Abstract
In the years since its publication in this journal, the author’s visualization of belief in meritocracy has been met with constructive scholarly engagement. A key contribution, echoed in Wiesner and Sachweh’s (2026) comment, has been to stress the limitations of one-dimensional measures of inequality beliefs. In this rejoinder, the author acknowledges that people can and do believe in the importance of meritocratic and nonmeritocratic factors as jointly shaping who gets ahead in society. In fact, the author stresses the importance of treating the two beliefs as analytically distinct dimensions rather than as opposing poles of a single continuum. Revisiting Mijs (2018), the author offers a two-dimensional visualization of the perceived importance of
Various studies have engaged with my visualization of belief in meritocracy (Mijs 2018) and with my argument that a stronger belief in meritocracy has helped legitimize growing economic inequalities (Mijs 2021). Research has corroborated the close relationship between belief in meritocracy and acceptance of inequalities (e.g., Tejero-Peregrina et al. 2025) and explored its scope conditions across income groups (e.g., Pañeda-Fernández et al. 2026) and beyond Western societies (e.g., Lei 2020). There is also a productive debate about how to best measure the public’s inequality beliefs (e.g., Dallinger 2022; Kwon and Pandian 2024). An important contribution of these studies, echoed by Wiesner and Sachweh (2026), has been to stress the limitations of one-dimensional measures of inequality beliefs.

━━━━━━━━━━

→ **Work order 1**
In the rejoinder on belief in meritocracy, whose 2026 comment is said to echo the point about the limitations of one-dimensional measures of inequality beliefs?
→ **Work order 2**
Extend the rejoinder on belief in meritocracy with one further paragraph that picks up after its final sentence.
The records come from a separate source unrelated to the rejoinder.

→ **Stored data entries**
━━━━━━━━━━

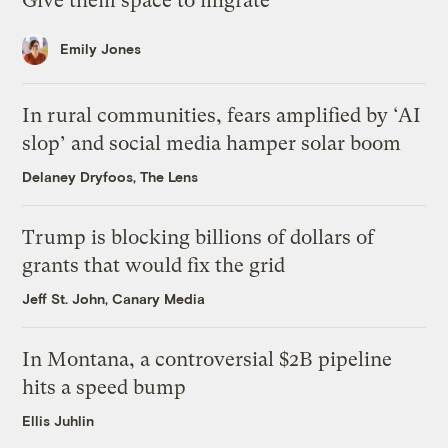
Give them space to migrate
Emily Jones
In rural communities, fears amplified by ‘AI
slop’ and social media hamper solar boom
Delaney Dryfoos, The Lens
Trump is blocking billions of dollars of
grants that would fix the grid
Jeff St. John, Canary Media
In Montana, a controversial $2B pipeline
hits a speed bump
Ellis Juhlin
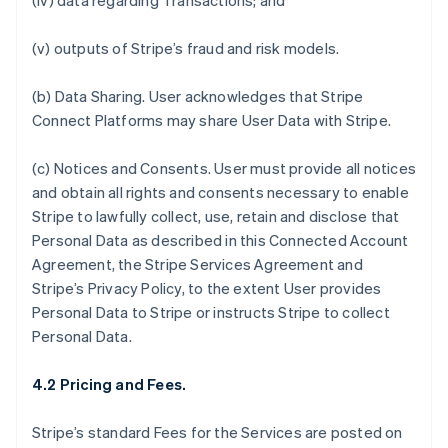
(iv) data regarding Transactions; and
(v) outputs of Stripe’s fraud and risk models.
(b)
Data Sharing.
User acknowledges that Stripe
Connect Platforms may share User Data with Stripe.
(c)
Notices and Consents
. User must provide all notices
and obtain all rights and consents necessary to enable
Stripe to lawfully collect, use, retain and disclose that
Personal Data as described in this Connected Account
Agreement, the Stripe Services Agreement and
Stripe’s Privacy Policy, to the extent User provides
Personal Data to Stripe or instructs Stripe to collect
Personal Data.
4.2 Pricing and Fees.
Stripe’s standard Fees for the Services are posted on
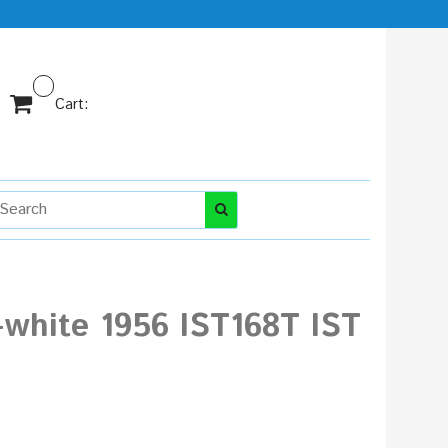
Cart:
-white 1956 IST168T IST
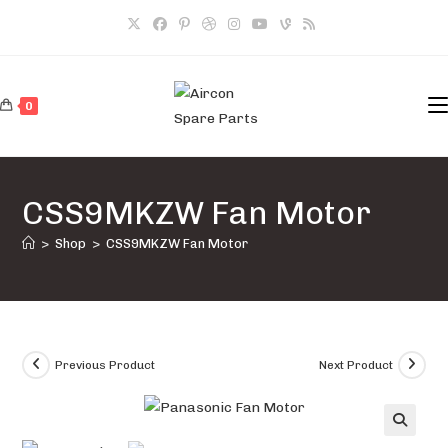
Skip
to
content
0
CSS9MKZW Fan Motor
>
Shop
>
CSS9MKZW Fan Motor
Previous Product
Next Product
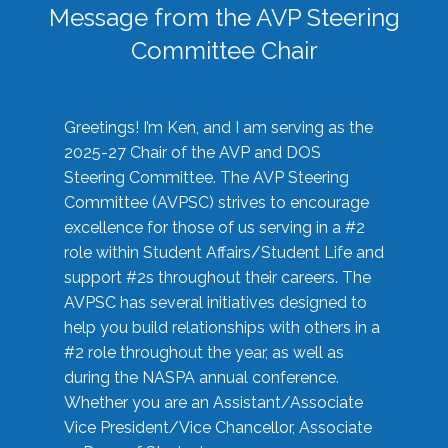
Message from the AVP Steering
Committee Chair
Greetings! I’m Ken, and I am serving as the
2025-27 Chair of the AVP and DOS
Steering Committee. The AVP Steering
Committee (AVPSC) strives to encourage
excellence for those of us serving in a #2
role within Student Affairs/Student Life and
support #2s throughout their careers. The
AVPSC has several initiatives designed to
help you build relationships with others in a
#2 role throughout the year, as well as
during the NASPA annual conference.
Whether you are an Assistant/Associate
Vice President/Vice Chancellor, Associate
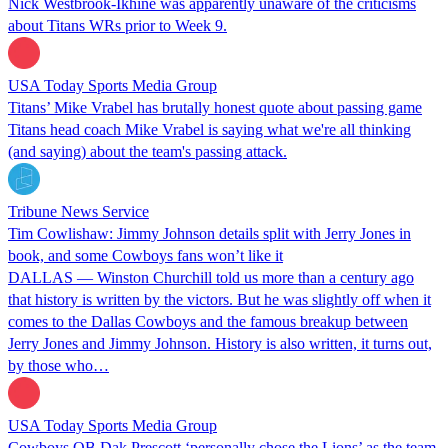
Nick Westbrook-Ikhine was apparently unaware of the criticisms
about Titans WRs prior to Week 9.
USA Today Sports Media Group
Titans’ Mike Vrabel has brutally honest quote about passing game
Titans head coach Mike Vrabel is saying what we're all thinking
(and saying) about the team's passing attack.
Tribune News Service
Tim Cowlishaw: Jimmy Johnson details split with Jerry Jones in
book, and some Cowboys fans won’t like it
DALLAS — Winston Churchill told us more than a century ago
that history is written by the victors. But he was slightly off when it
comes to the Dallas Cowboys and the famous breakup between
Jerry Jones and Jimmy Johnson. History is also written, it turns out,
by those who…
USA Today Sports Media Group
Cowboys QB Dak Prescott ‘personally chose the Lions’ as the team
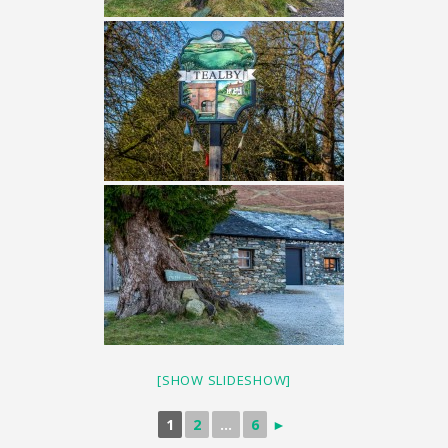
[SHOW SLIDESHOW]
1
2
...
6
►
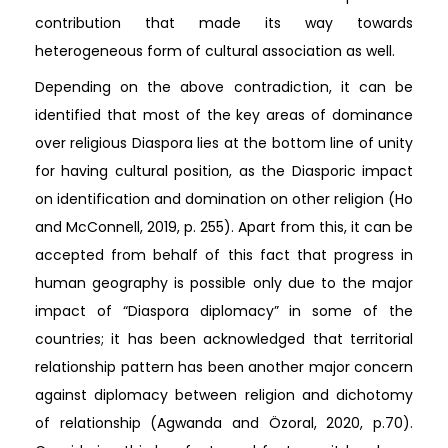
contribution that made its way towards
heterogeneous form of cultural association as well.
Depending on the above contradiction, it can be
identified that most of the key areas of dominance
over religious Diaspora lies at the bottom line of unity
for having cultural position, as the Diasporic impact
on identification and domination on other religion (Ho
and McConnell, 2019, p. 255). Apart from this, it can be
accepted from behalf of this fact that progress in
human geography is possible only due to the major
impact of “Diaspora diplomacy” in some of the
countries; it has been acknowledged that territorial
relationship pattern has been another major concern
against diplomacy between religion and dichotomy
of relationship (Agwanda and Özoral, 2020, p.70).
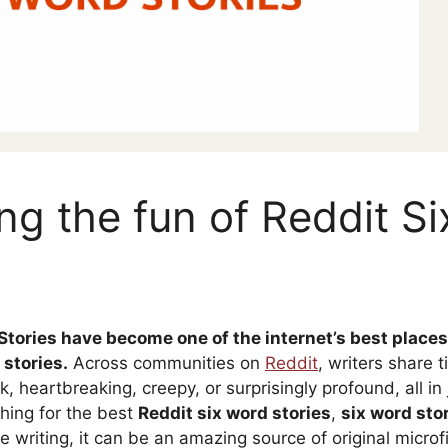
ng the fun of Reddit S
Stories have become one of the internet’s best places
 stories.
Across communities on
Reddit
, writers share t
, heartbreaking, creepy, or surprisingly profound, all in 
hing for the best
Reddit six word stories
,
six word sto
e writing, it can be an amazing source of original microf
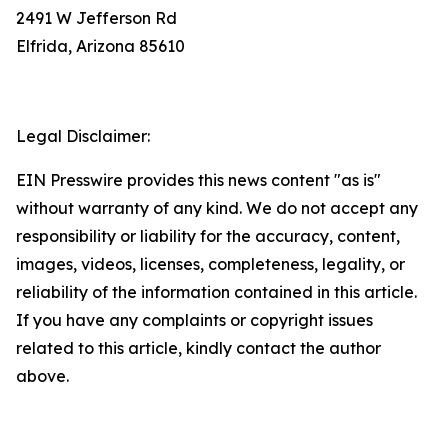
2491 W Jefferson Rd
Elfrida, Arizona 85610
Legal Disclaimer:
EIN Presswire provides this news content "as is"
without warranty of any kind. We do not accept any
responsibility or liability for the accuracy, content,
images, videos, licenses, completeness, legality, or
reliability of the information contained in this article.
If you have any complaints or copyright issues
related to this article, kindly contact the author
above.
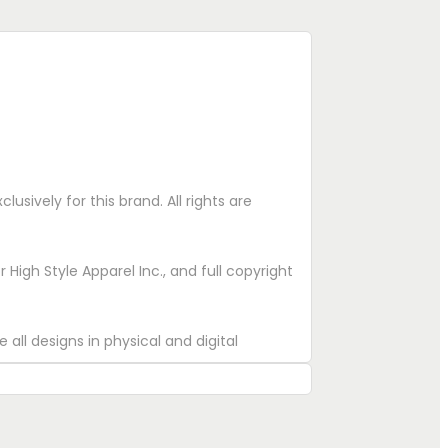
lusively for this brand. All rights are
High Style Apparel Inc., and full copyright
 all designs in physical and digital
eproduce.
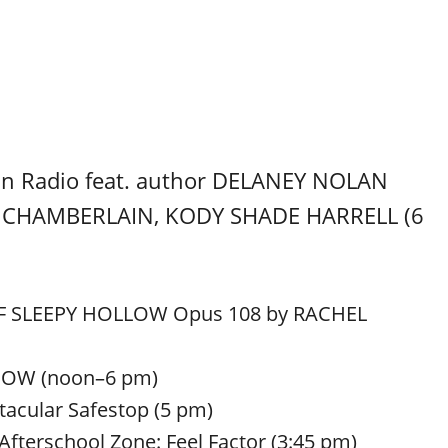
n Radio feat. author DELANEY NOLAN
T CHAMBERLAIN, KODY SHADE HARRELL (6
 OF SLEEPY HOLLOW Opus 108 by RACHEL
HOW (noon–6 pm)
acular Safestop (5 pm)
Afterschool Zone: Feel Factor (3:45 pm)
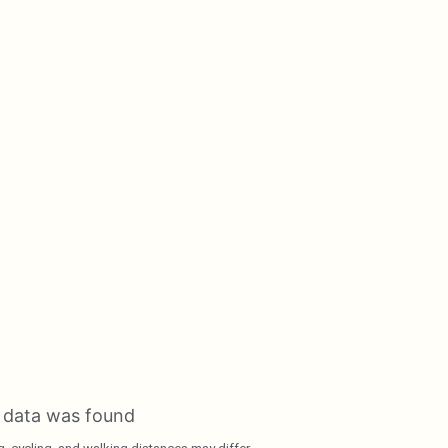
 data was found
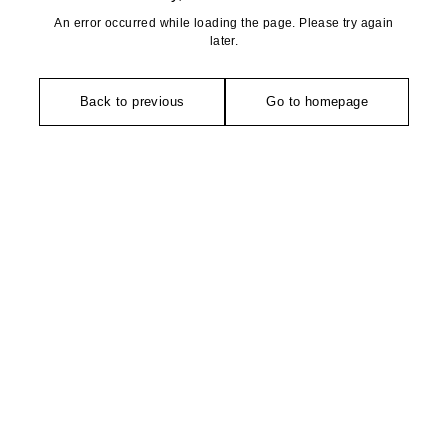
An error occurred while loading the page. Please try again
later.
Back to previous
Go to homepage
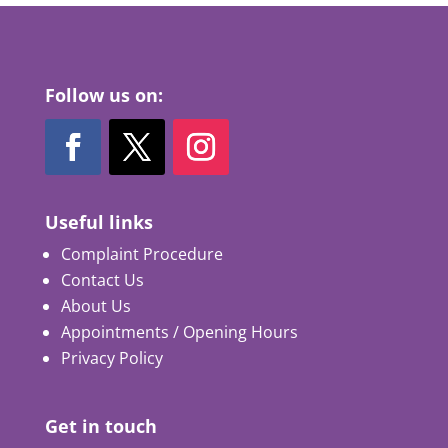
Follow us on:
Useful links
Complaint Procedure
Contact Us
About Us
Appointments / Opening Hours
Privacy Policy
Get in touch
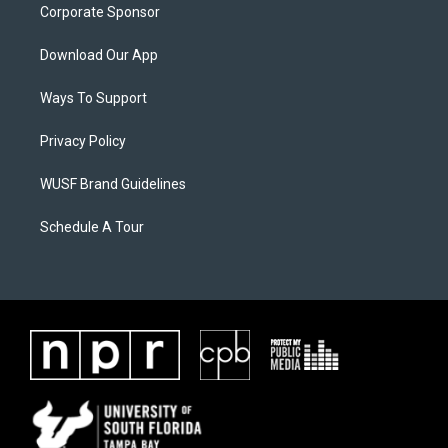
Corporate Sponsor
Download Our App
Ways To Support
Privacy Policy
WUSF Brand Guidelines
Schedule A Tour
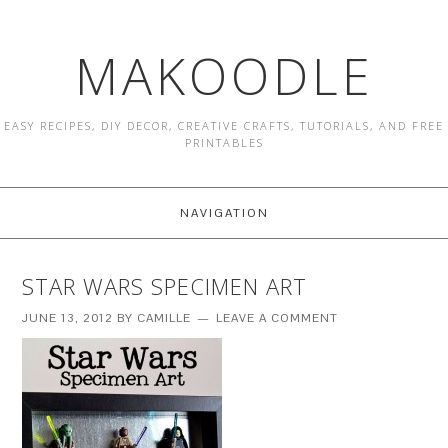
MAKOODLE
EASY RECIPES, DIY DECOR, CREATIVE CRAFTS, TUTORIALS, AND FREE
PRINTABLES
NAVIGATION
STAR WARS SPECIMEN ART
JUNE 13, 2012
BY
CAMILLE
LEAVE A COMMENT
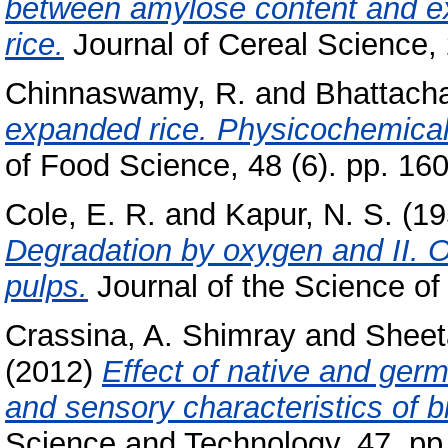
between amylose content and exp
rice.
Journal of Cereal Science, 2
Chinnaswamy, R.
and
Bhattacha
expanded rice. Physicochemical b
of Food Science, 48 (6). pp. 16
Cole, E. R.
and
Kapur, N. S.
(19
Degradation by oxygen and II. O
pulps.
Journal of the Science of 
Crassina, A. Shimray
and
Sheet
(2012)
Effect of native and germi
and sensory characteristics of bi
Science and Technology, 47. pp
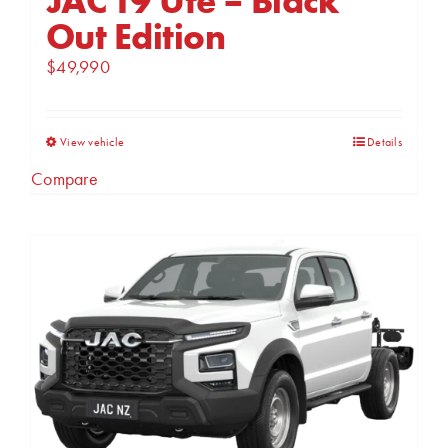
Out Edition
$
49,990
This
View vehicle
Details
product
Compare
has
multiple
variants.
The
options
may
be
chosen
on
the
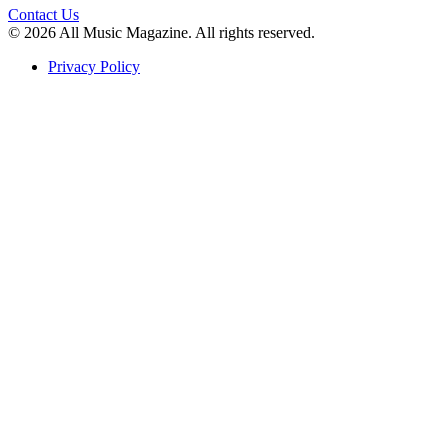
Contact Us
© 2026 All Music Magazine. All rights reserved.
Privacy Policy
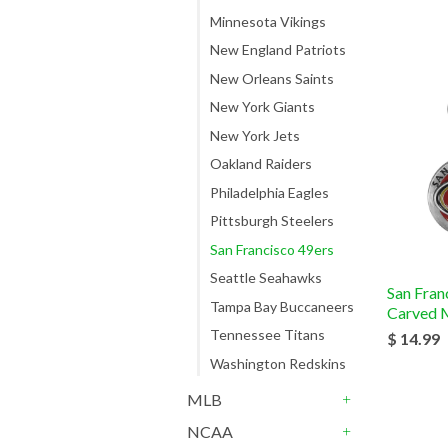
Minnesota Vikings
New England Patriots
New Orleans Saints
New York Giants
New York Jets
Oakland Raiders
Philadelphia Eagles
Pittsburgh Steelers
San Francisco 49ers
Seattle Seahawks
San Fran
Tampa Bay Buccaneers
Carved M
Tennessee Titans
$ 14.99
Washington Redskins
MLB
+
NCAA
+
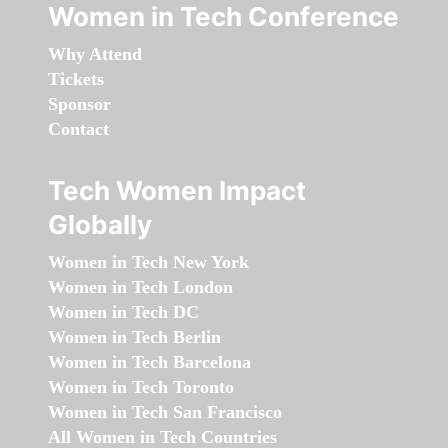
Women in Tech Conference
Why Attend
Tickets
Sponsor
Contact
Tech Women Impact
Globally
Women in Tech New York
Women in Tech London
Women in Tech DC
Women in Tech Berlin
Women in Tech Barcelona
Women in Tech Toronto
Women in Tech San Francisco
All Women in Tech Countries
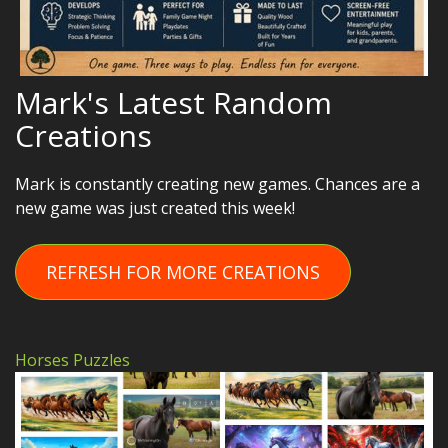
Mark's Latest Random
Creations
Mark is constantly creating new games. Chances are a
new game was just created this week!
REFRESH FOR MORE CREATIONS
Horses Puzzles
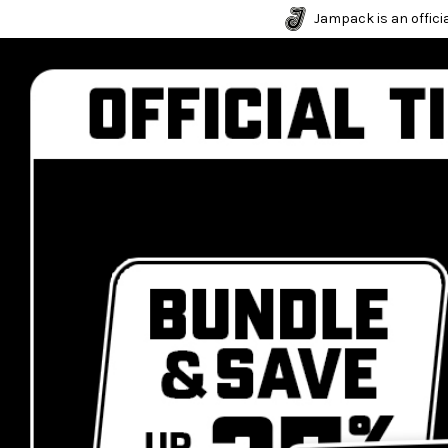
Jampack is an officia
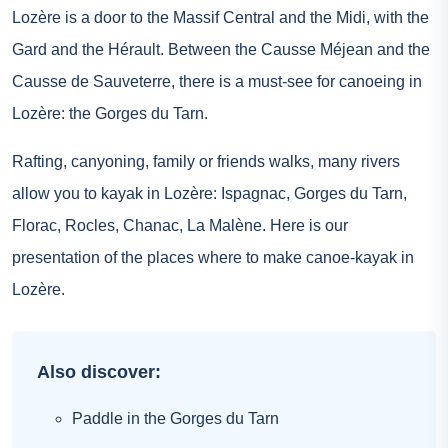
Lozère is a door to the Massif Central and the Midi, with the
Gard and the Hérault. Between the Causse Méjean and the
Causse de Sauveterre, there is a must-see for canoeing in
Lozère: the Gorges du Tarn.
Rafting, canyoning, family or friends walks, many rivers
allow you to kayak in Lozère: Ispagnac, Gorges du Tarn,
Florac, Rocles, Chanac, La Malène. Here is our
presentation of the places where to make canoe-kayak in
Lozère.
Also discover:
Paddle in the Gorges du Tarn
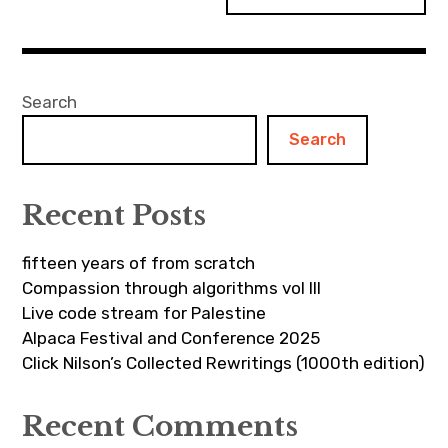
Search
Search
Recent Posts
fifteen years of from scratch
Compassion through algorithms vol III
Live code stream for Palestine
Alpaca Festival and Conference 2025
Click Nilson’s Collected Rewritings (1000th edition)
Recent Comments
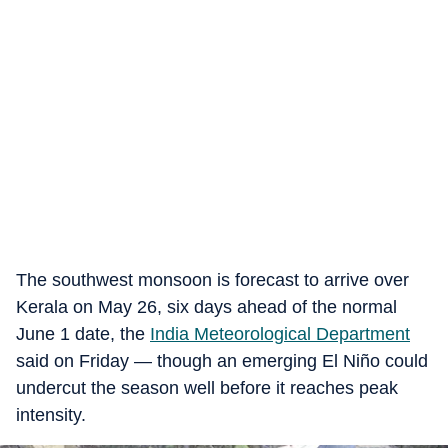
The southwest monsoon is forecast to arrive over
Kerala on May 26, six days ahead of the normal
June 1 date, the
India Meteorological Department
said on Friday — though an emerging El Niño could
undercut the season well before it reaches peak
intensity.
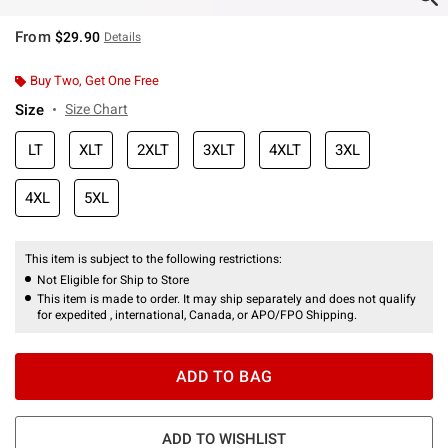
From
$29.90
Details
Buy Two, Get One Free
Size
Size Chart
LT
XLT
2XLT
3XLT
4XLT
3XL
4XL
5XL
This item is subject to the following restrictions:
Not Eligible for Ship to Store
This item is made to order. It may ship separately and does not qualify
for expedited , international, Canada, or APO/FPO Shipping.
ADD TO BAG
ADD TO WISHLIST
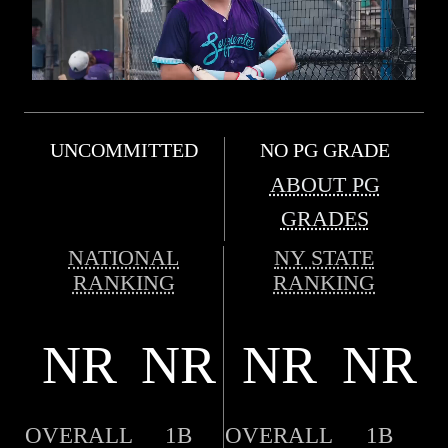
UNCOMMITTED
NO PG GRADE
ABOUT PG
GRADES
NATIONAL
NY STATE
RANKING
RANKING
NR
NR
NR
NR
OVERALL
1B
OVERALL
1B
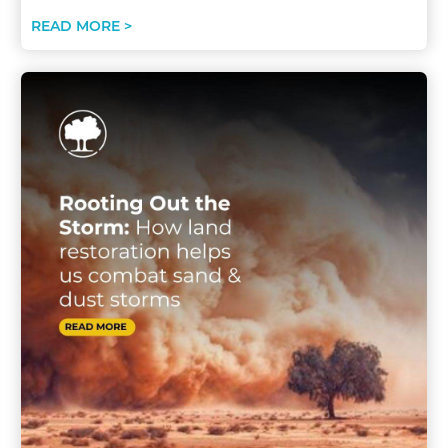
READ MORE >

━━━━━━━━━━

→ **Written response 1**
Wiesner and Sachweh's.

→ **Written response 2**
Rather than assume that people either believe in meritocracy or not, scholars have long recognized that individuals may simultaneously acknowledge the importance of meritocratic and nonmeritocratic factors for getting ahead in society. This insight goes back to Kluegel and Smith’s (1986) classic study and has since informed the multidimensional conceptualization of inequality beliefs adopted in subsequent research (cf. McCall 2013; Mijs 2016). Recognizing that meritocratic and nonmeritocratic beliefs cannot be reduced to one dimension, scholars of inequality beliefs have taken care not to rely on a single measure. Instead, beliefs about the importance of meritocratic and nonmeritocratic factors are typically studied separately, whether that means focusing on just one dimension (cf. Mijs 2018), incorporating a measure of each (e.g., Reynolds and Xian 2014), or using more sophisticated methods such as exploratory graph analysis (Bertero, Franetovic, and Mijs 2024) and latent class analysis (Zhu 2025) to describe different “classes” or “systems” of inequality beliefs.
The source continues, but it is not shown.